Parker Ito: A Lil’ Taste of A Lil’ Taste of Cheeto in the Night
January 28–March 2, 2025
Center for the Arts
283 Washington Terrace
Middletown, CT 06459-0442
United States
Hours: Tuesday–Sunday 12–5pm
T +1 860 685 3355
Currently on view until March 2, 2025, the Ezra and Cecile Zilkha Gallery at the Center for the Arts presents two concurrent solo exhibitions: Chris Domenick’s Private Figure and Parker Ito’s A Lil’ Taste of A Lil’ Taste of Cheeto in the Night.
Chris Domenick: Private Figure
Chris Domenick’s Private Figure, his solo exhibition in the Main Gallery of the Ezra and Cecile Zilkha Gallery, is the extension of his studio practice based out of a former Subway restaurant in Canaan, Connecticut. Private Figure is composed of framed wall-based works and floor- and ceiling-based lamps. Within Domenick’s practice the frame acts as a “suspender” and not a “finisher.” The contents of the frames—drawings, print works, fragments of paper, or found imagery—are often placed inside rather than affixed.

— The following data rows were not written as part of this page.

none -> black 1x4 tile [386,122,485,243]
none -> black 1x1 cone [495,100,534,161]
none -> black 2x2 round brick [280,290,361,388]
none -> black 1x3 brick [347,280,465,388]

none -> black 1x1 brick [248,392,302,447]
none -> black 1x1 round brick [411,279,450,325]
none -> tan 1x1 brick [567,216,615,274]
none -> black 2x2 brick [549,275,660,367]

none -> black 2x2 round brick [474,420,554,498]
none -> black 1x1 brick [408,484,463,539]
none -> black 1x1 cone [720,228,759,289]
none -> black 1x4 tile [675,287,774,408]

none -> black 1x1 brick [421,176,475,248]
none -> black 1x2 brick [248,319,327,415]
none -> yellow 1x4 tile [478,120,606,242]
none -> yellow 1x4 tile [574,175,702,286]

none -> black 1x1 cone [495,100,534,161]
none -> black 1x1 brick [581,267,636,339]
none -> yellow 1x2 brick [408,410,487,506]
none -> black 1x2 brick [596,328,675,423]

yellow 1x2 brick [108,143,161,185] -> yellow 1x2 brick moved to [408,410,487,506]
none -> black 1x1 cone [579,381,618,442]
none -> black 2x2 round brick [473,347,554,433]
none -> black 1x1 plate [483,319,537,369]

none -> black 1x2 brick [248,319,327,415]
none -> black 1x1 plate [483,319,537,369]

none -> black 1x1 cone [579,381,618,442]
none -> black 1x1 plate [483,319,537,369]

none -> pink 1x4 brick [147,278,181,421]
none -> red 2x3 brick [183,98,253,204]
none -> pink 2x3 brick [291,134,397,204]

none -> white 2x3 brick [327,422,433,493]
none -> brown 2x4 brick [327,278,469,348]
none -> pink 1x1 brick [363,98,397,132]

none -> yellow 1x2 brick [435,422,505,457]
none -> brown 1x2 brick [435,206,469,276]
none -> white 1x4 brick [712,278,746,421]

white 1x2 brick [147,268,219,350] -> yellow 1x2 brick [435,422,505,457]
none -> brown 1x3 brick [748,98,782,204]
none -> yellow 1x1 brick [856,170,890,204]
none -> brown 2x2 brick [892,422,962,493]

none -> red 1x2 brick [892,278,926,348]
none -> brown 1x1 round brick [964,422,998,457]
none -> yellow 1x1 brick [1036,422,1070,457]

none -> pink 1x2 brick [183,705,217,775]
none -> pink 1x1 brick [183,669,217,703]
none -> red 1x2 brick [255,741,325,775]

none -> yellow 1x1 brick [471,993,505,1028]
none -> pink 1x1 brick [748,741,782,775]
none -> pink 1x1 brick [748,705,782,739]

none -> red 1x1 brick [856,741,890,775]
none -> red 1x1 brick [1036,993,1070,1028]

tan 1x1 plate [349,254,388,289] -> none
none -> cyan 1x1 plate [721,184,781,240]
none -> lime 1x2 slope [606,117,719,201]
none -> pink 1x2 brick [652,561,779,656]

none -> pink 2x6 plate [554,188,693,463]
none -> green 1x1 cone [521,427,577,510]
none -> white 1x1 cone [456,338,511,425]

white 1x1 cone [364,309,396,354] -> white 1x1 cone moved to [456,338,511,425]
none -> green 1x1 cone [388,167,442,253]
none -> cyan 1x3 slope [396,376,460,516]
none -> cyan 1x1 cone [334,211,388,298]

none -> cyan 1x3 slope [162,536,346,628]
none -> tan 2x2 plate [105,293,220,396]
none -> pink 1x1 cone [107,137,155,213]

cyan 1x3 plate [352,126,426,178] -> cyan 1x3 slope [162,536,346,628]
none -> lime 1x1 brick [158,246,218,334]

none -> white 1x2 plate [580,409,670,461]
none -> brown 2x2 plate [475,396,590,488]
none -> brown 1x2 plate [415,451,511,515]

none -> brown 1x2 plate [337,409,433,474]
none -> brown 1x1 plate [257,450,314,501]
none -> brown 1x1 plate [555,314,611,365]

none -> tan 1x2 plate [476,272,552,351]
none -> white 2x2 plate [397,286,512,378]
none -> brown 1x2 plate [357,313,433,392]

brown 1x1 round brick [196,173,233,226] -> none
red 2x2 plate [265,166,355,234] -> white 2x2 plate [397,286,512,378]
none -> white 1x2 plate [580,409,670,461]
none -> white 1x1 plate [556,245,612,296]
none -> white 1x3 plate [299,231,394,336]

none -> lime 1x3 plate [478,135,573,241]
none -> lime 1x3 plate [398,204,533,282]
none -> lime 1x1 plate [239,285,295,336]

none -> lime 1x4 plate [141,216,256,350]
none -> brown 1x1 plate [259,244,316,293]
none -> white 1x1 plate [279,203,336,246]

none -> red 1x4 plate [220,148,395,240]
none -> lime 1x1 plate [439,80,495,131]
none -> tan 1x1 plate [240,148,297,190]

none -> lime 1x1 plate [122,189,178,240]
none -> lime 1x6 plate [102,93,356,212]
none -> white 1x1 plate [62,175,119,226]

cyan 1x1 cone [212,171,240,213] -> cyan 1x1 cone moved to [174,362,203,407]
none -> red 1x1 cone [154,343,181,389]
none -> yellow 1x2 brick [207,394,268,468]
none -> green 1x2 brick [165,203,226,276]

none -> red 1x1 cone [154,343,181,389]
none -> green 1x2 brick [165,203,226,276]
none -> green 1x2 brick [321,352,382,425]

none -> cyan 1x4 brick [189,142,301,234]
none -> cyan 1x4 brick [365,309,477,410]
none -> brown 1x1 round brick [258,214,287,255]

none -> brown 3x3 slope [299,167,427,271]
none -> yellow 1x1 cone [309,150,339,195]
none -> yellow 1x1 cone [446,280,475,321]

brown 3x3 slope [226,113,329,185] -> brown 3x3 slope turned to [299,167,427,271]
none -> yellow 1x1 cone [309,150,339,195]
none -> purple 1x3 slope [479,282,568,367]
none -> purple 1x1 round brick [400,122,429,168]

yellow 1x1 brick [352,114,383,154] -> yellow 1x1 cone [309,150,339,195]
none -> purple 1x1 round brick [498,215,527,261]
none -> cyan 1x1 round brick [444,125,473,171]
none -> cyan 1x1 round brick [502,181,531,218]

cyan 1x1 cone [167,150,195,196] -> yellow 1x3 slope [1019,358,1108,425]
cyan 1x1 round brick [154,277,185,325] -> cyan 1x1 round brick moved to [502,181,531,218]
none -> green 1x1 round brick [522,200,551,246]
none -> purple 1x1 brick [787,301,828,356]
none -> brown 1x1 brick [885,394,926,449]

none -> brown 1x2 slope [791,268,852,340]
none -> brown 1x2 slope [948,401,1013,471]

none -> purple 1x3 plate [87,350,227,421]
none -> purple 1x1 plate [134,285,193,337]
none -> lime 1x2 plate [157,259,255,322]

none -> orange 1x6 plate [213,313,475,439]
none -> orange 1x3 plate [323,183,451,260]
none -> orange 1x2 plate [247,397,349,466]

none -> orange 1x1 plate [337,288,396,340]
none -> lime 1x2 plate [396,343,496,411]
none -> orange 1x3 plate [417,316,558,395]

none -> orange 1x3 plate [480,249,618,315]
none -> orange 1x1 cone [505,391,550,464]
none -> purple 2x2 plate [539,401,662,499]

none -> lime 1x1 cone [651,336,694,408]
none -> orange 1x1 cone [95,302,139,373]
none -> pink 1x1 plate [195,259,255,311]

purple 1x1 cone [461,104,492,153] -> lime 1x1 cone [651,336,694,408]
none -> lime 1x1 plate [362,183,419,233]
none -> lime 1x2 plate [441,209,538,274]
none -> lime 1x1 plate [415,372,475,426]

Through these combinations of image and object, Domenick sees the works “fulfilling their identity as framed drawings” but also through “some kind of slippage” existing as sculptures. This collapsing of categories also complicates the relationship between the different types of work in the gallery. Domenick’s lamps, filled with the viewer’s expectations of use, are instrumental in lighting the space and the framed artworks around them. “While this ontological companionship could be framed as the lamp lights the artwork,” the artist explains, “it may be more apt to say that the artwork enables a clearer viewing of the lamp.”
Profile
Chris Domenick is an interdisciplinary artist working in painting, sculpture, drawing, and writing. His work explores the poetics of materiality and craft, often engaged with vernacular forms of architecture, design, and the decorative arts. He utilizes abstraction as a means to examine the semantics of surface, shape, and touch. Domenick received an MFA from Hunter College and has received awards from various institutions including the Shandaken Project, the Sharpe-Walentas Space Program, Skowhegan School of Painting and Sculpture, and Recess Activities. Recent projects include Detour: cul de sac at International Waters, Song-shaped Sill at the Al Held Foundation, Flat Moon at Kate Werble Gallery, 5 O D A Y S at MASS MoCA, and Particulate Paper Records of Time in Cabinet Magazine. He has been included in exhibitions at Canada Gallery, the Queens Museum, The Vanity East, MoMA, Essex Flowers, Regina Rex, and Room East, among others.
Parker Ito: A Lil’ Taste of A Lil’ Taste of Cheeto in the Night
2025 marks the 10th anniversary of Parker Ito’s exhibition A Lil’ Taste of Cheeto in the Night at Château Shatto, Los Angeles. This maximal and constantly-changing months-long exhibition included a series of eight double-sided paintings, each paired with a set of custom powder-coated chainlink. One of those paintings, People tell me everyday that I’m really creative (peace on earth) (A Lil’ Taste of Cheeto in the Night Installation) (2013–15), is now in the Public Art Collection at Wesleyan University. For this anniversary re-presentation, the artist built a fresh installation around the painting, resituating it among some of the original installation elements and new ones, all in new configurations. Ito’s work is associated with the term “Post-Internet.” Often used to narrowly categorize a specific aesthetic derived from the internet or an overload of information, Ito prefers to define it much more broadly, “Post-Internet as a state or period that we are living in that is applied to everything, not just art, but to the world.”
Profile
Parker Ito (b. 1986) is a contemporary artist. He is a fourth generation Japanese American, or Yonsei, living and working in Los Angeles.
Curated by Associate Director of Visual Arts Benjamin Chaffee with Exhibitions Manager Rosemary Lennox. Installation by Art Preparator Paul Theriault.
Support for these exhibitions and related programming was provided by the College of Design and Engineering Studies, Studio Art Program, and the Fries Center for Global Studies at Wesleyan Unversity, and The Andy Warhol Foundation for Visual Arts.
Zilkha Gallery is free and open to the public Tuesday through Sunday. Located on the campus of Wesleyan University in Middletown Connecticut, it is situated two hours north of New York.